§ Given request
Rewrite the items below, swapping "collection date" for "date collected" and keeping everything else the same. Leave the pictures out.

===== Data extract

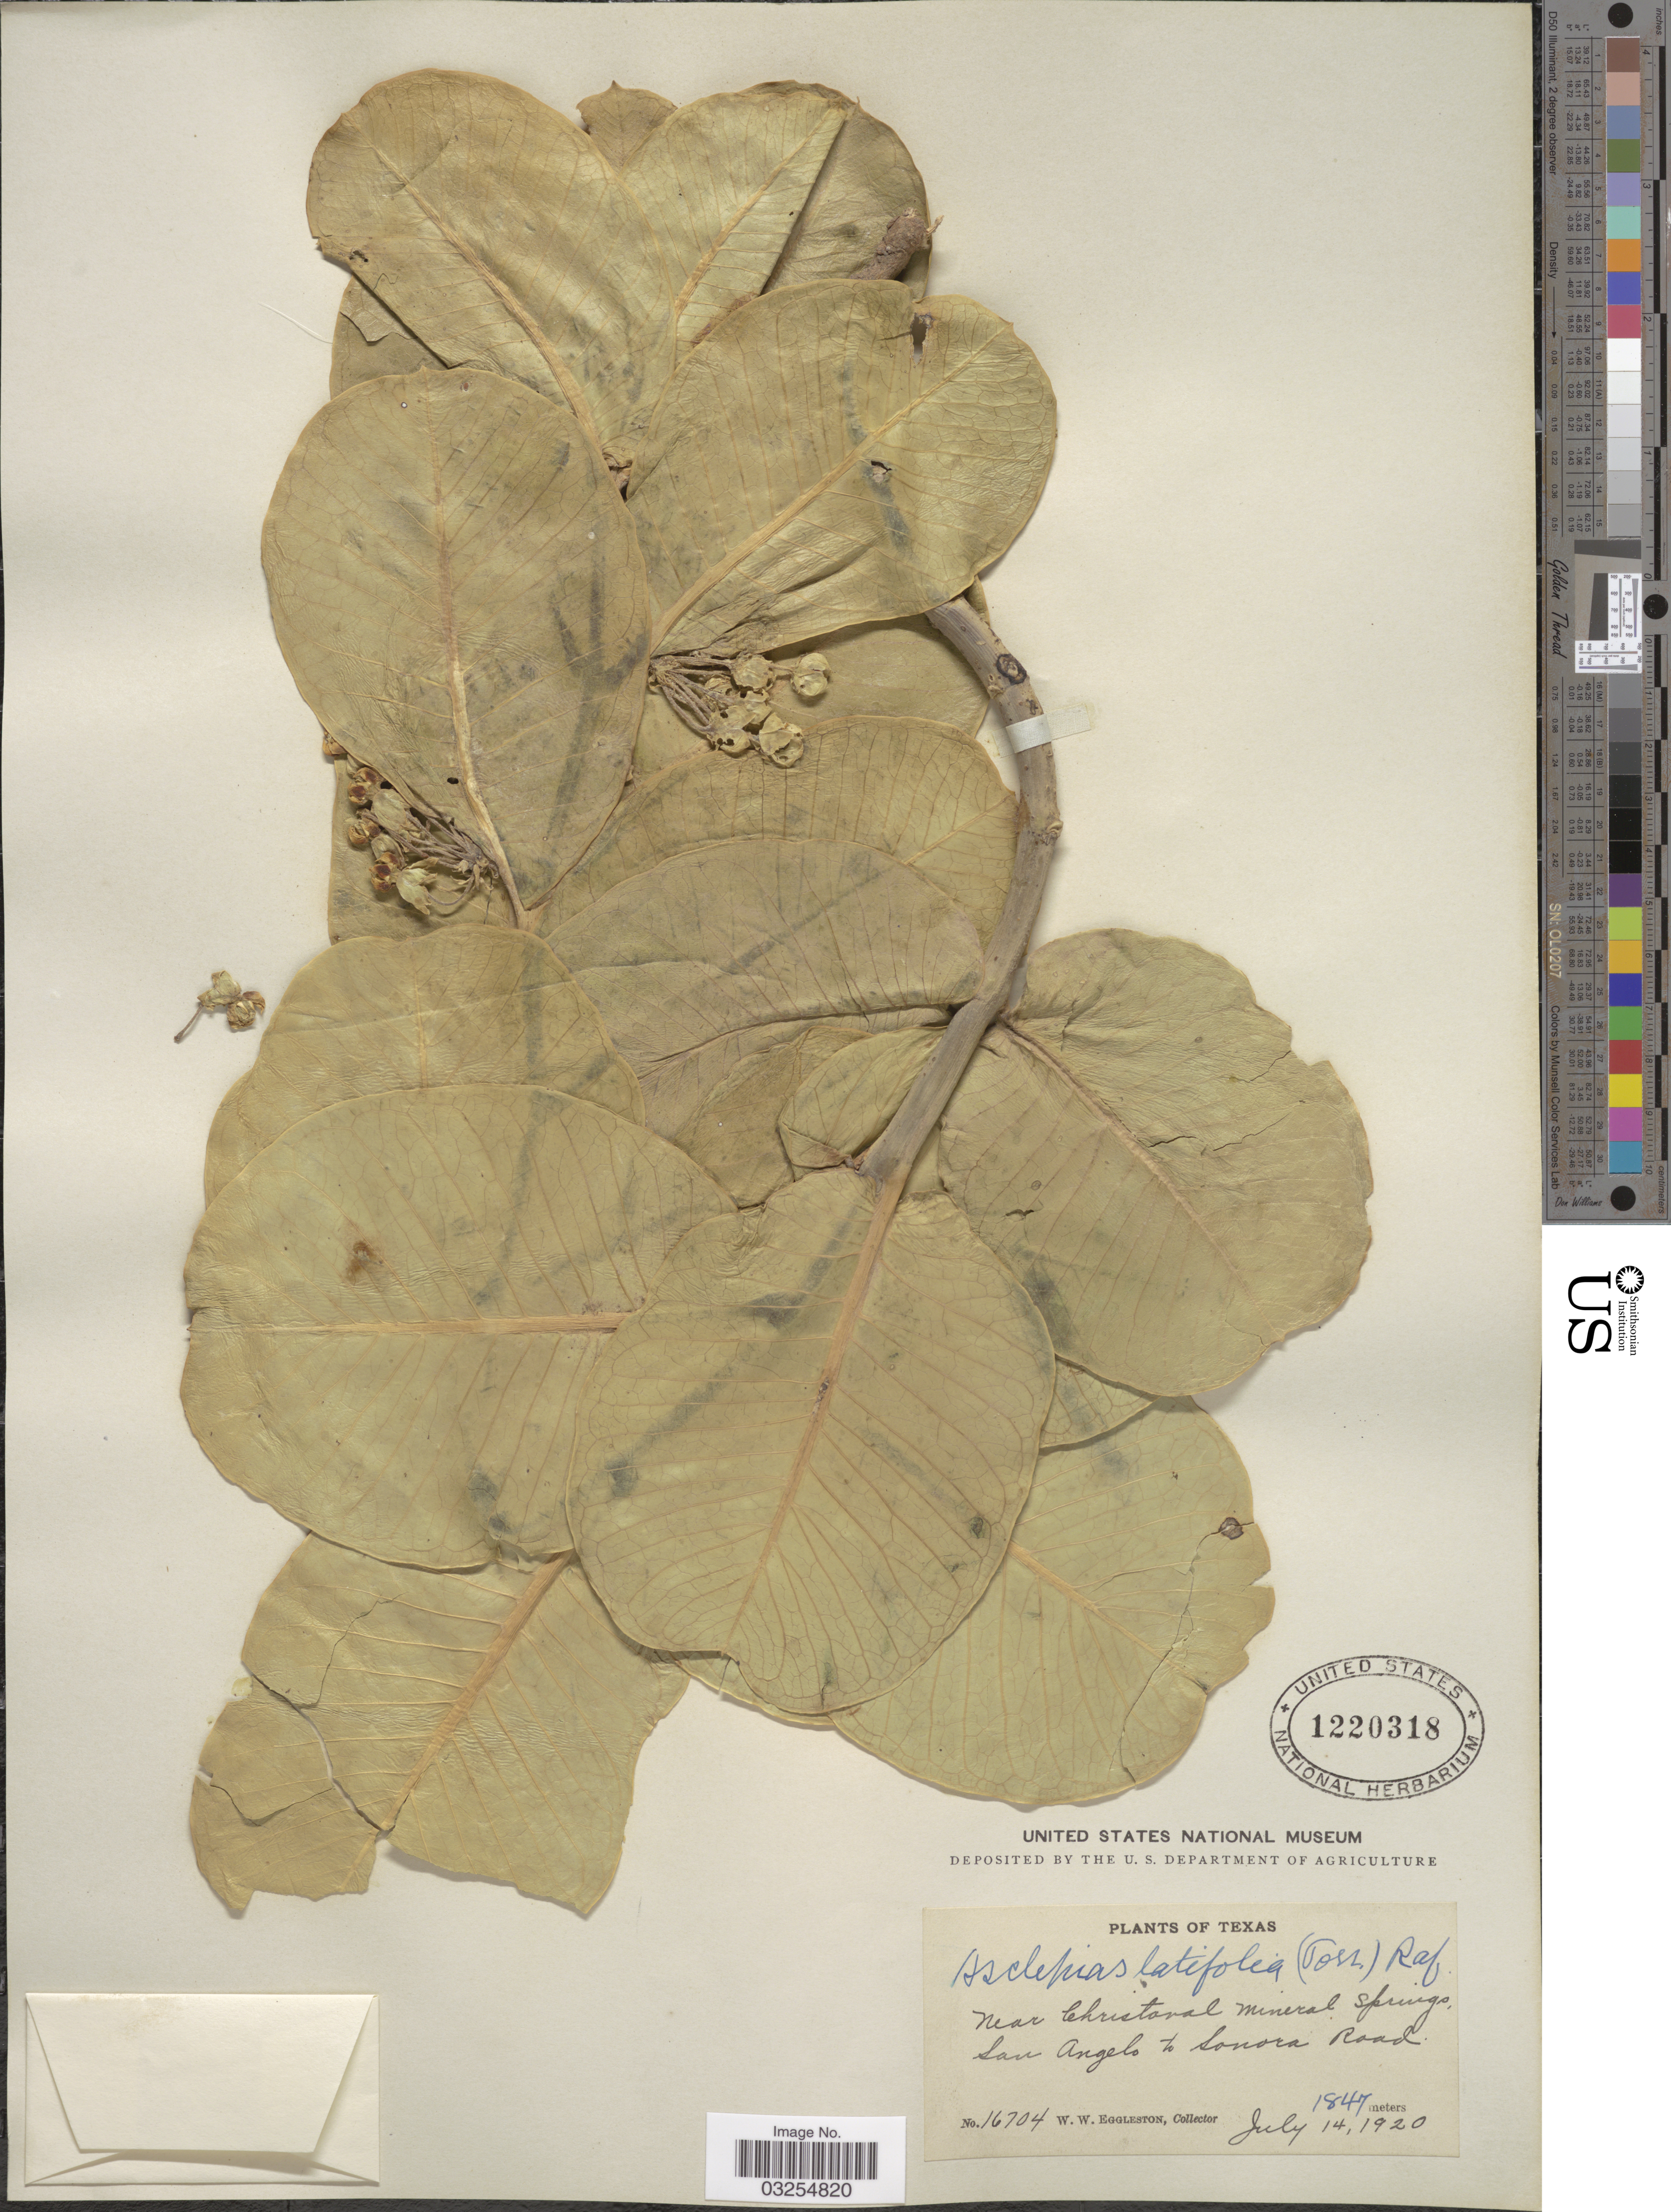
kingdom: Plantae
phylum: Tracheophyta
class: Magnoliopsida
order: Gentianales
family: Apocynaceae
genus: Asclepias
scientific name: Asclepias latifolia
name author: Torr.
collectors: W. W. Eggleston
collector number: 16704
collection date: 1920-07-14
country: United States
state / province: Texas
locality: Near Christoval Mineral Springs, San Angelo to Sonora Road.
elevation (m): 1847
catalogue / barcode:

==========

§ Exercise answer
kingdom: Plantae
phylum: Tracheophyta
class: Magnoliopsida
order: Gentianales
family: Apocynaceae
genus: Asclepias
scientific name: Asclepias latifolia
name author: Torr.
collectors: W. W. Eggleston
collector number: 16704
date collected: 1920-07-14
country: United States
state / province: Texas
locality: Near Christoval Mineral Springs, San Angelo to Sonora Road.
elevation (m): 1847
catalogue / barcode:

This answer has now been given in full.